The only way around them is to find a courier... but they don't always do letters oh and regular joes cant get an account with them either. I've tried as a small business! They require a certain amount of items posted per week. 

I vote the gun method.... do you wanna come and fix my problems with your gun too??? Have some bush turkeys and customers you could attend to


----------



## Wrightpython (May 21, 2012)

Simple fix take the bloke a carton of beer introduce yourself have a chat and who knows by next week you could get all your mail on time and have a new bestie. either that or threaten to jump in bed with his missus next time hes out on his run unless you start getting service asap.


----------



## vampstorso (May 21, 2012)

Hahahaha this sucks but how hilariously petty of him! 


Surprising Auspost isn't showing concern to your situation, as normally I find them really good.


----------



## richardsc (May 21, 2012)

i wouldnt mess with australiapost,they are the largest bikie gang in australia,they have clubs aussie wide,lol

the people delivering stuff are often contracted by aussie post,if they cant be stuffed walking to your door they leave those cards,i used to cop it with cricket and roach deliveries,i paid express post , 
first 2 came to door,then 3 or 4 deliveries i got the pick up card,so went down and asked,got some blab that we are outside the zone where they have to bring to the door,next 5 or 6 deliveries came to door again though,then after that it was pick up more often than bring to door

when my daughter was born, i couldnt get down to pick them up,after 2 days of chirping crickets they started ringing me to come pick them up,lol,next few weeks after that they were dropped off at the door again,rofl


----------



## Venomous1111 (May 21, 2012)

richardsc said:


> i wouldnt mess with australiapost,they are the largest bikie gang in australia,they have clubs aussie wide,lol



hahaha no need for a 1200cc to join just a 110cc and strictly no clutch. My local chapter are vicious on the walking paths.


----------



## Rocky (May 21, 2012)

oOLaurenOo said:


> Just rock up at the post office, demand your parcel, and then casually ask if your gun licence has arrived yet. That might smarten them up a bit



Love it!



Manda1032 said:


> It's all contracted out now so NO ONE is held accountable for anything anymore. The store is contracted to one person, the postal routes for surface mail are contracted for each area /route and the parcel delivery is ANOTHER contractor. Some area's have up to 10 contractors working there.



Any ideas how I could find out the contact details of these contractors?



Wrightpython said:


> Simple fix take the bloke a carton of beer introduce yourself have a chat and who knows by next week you could get all your mail on time and have a new bestie. either that or threaten to jump in bed with his missus next time hes out on his run unless you start getting service asap.

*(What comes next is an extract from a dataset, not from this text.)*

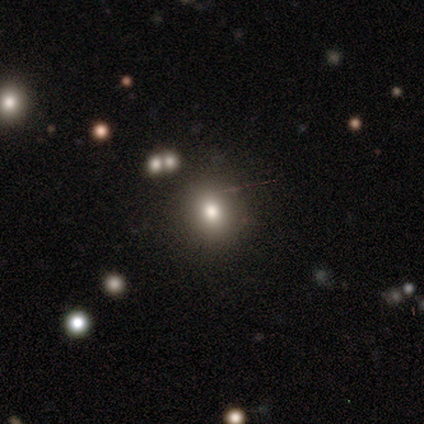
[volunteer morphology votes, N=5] Volunteers were most divided on "smooth or featured": smooth: 60%, featured or disk: 20%, star or artifact: 20%. More confident: how rounded — round (100%); merging — none (100%).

Hahahahahaha what a great suggestion. I will take this into consideration.



vampstorso said:


> Hahahaha this sucks but how hilariously petty of him!
> 
> 
> Surprising Auspost isn't showing concern to your situation, as normally I find them really good.

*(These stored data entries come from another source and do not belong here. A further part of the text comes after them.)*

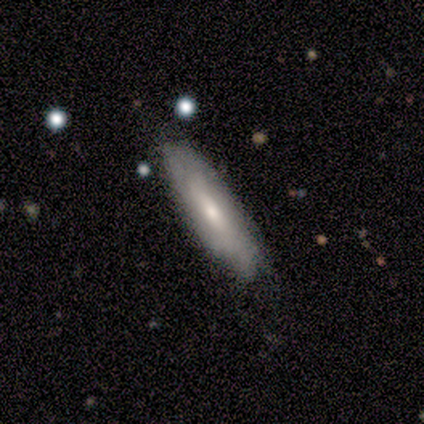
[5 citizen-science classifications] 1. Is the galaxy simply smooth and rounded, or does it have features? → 60% smooth, 40% featured or disk, 0% star or artifact.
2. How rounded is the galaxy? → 100% cigar-shaped, 0% round, 0% in between.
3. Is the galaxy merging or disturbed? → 60% none, 40% minor disturbance, 0% major disturbance, 0% merger.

I'm also surprised, I've never had troubles with them in the past. I think it's just a lack of education out here.



richardsc said:


> i wouldnt mess with australiapost,they are the largest bikie gang in australia,they have clubs aussie wide,lol



I'm a big bloke, I can handle myself  and hey, by the rate the bikies are going they can't even shoot a bullet straight, so I'm not worried. Haha.


----------



## Ramsayi (May 21, 2012)

3 bearded dragons delivered by Aus Post? :facepalm:


----------



## richardsc (May 21, 2012)

the most serious threats ive ever had are from australia post,when the dogchases them,have to take them serious to,as there club motto is WE DELIVER


mind u,alot of stuff does go missing,weoften get other peoples mail to


----------



## Grogshla (May 21, 2012)

australia post is pathetic


----------



## Fantazmic (May 21, 2012)

I never trust them...all my progress reports that I send to PSYBA I always send as registered post....

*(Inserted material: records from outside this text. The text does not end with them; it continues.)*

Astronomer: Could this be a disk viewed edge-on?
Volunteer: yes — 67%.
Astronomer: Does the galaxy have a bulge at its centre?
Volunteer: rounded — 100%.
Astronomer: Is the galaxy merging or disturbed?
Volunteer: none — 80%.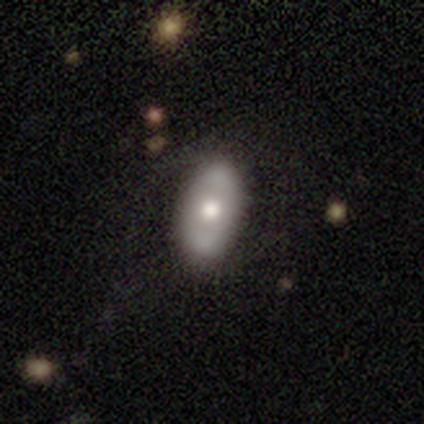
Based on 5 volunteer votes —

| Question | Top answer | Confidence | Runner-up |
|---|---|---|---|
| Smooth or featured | smooth | 80% | featured or disk (20%) |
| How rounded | in between | 100% | — |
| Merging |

Mind you I sent some documents to a solicitor once and I sent them registered post. the post office duely got them signed for. Then when the solictor told me he didnt have them....the post office said...oh yes we got them signed for...but couldnt tell me who it was that picked them up. I said what good is it if you cant tell me who picked them up...what if you gave the item to the wrong person ?????????? As it turned out it was the solicitors fault they did have the documents and couldnt find them...but no thanks to Aussie Post.

I had a situation where I was sure our mail was not being delivered every day. We have a family of four adults here plus I get my Mums mail and we would have at least 1 to 2 days with nothing and then a huge pile of mail........


And the ringing the doorbell and running....I always get that....i sprint to the door and Im still not quick enough.

I cannot stand them

The sooner the govt deregulates the postal service the better...then we can choose who we use and I can tell you now I wont be using Aussie Post.


----------



## Scleropages (May 21, 2012)

I'm sure its legal to shoot people(in the leg) in orange isent it???? sorry if I am wrong.


----------



## JAS101 (May 21, 2012)

is it even legal for auspost to deliver reptiles in the mail?


----------



## Manda1032 (May 21, 2012)

You will never get the individual contractors details. They'd never give them out

Aus post probably got the reptiles off another courier. I know our post office is an agent for TNT, AUs Air express etc. They drive to their door... not yours!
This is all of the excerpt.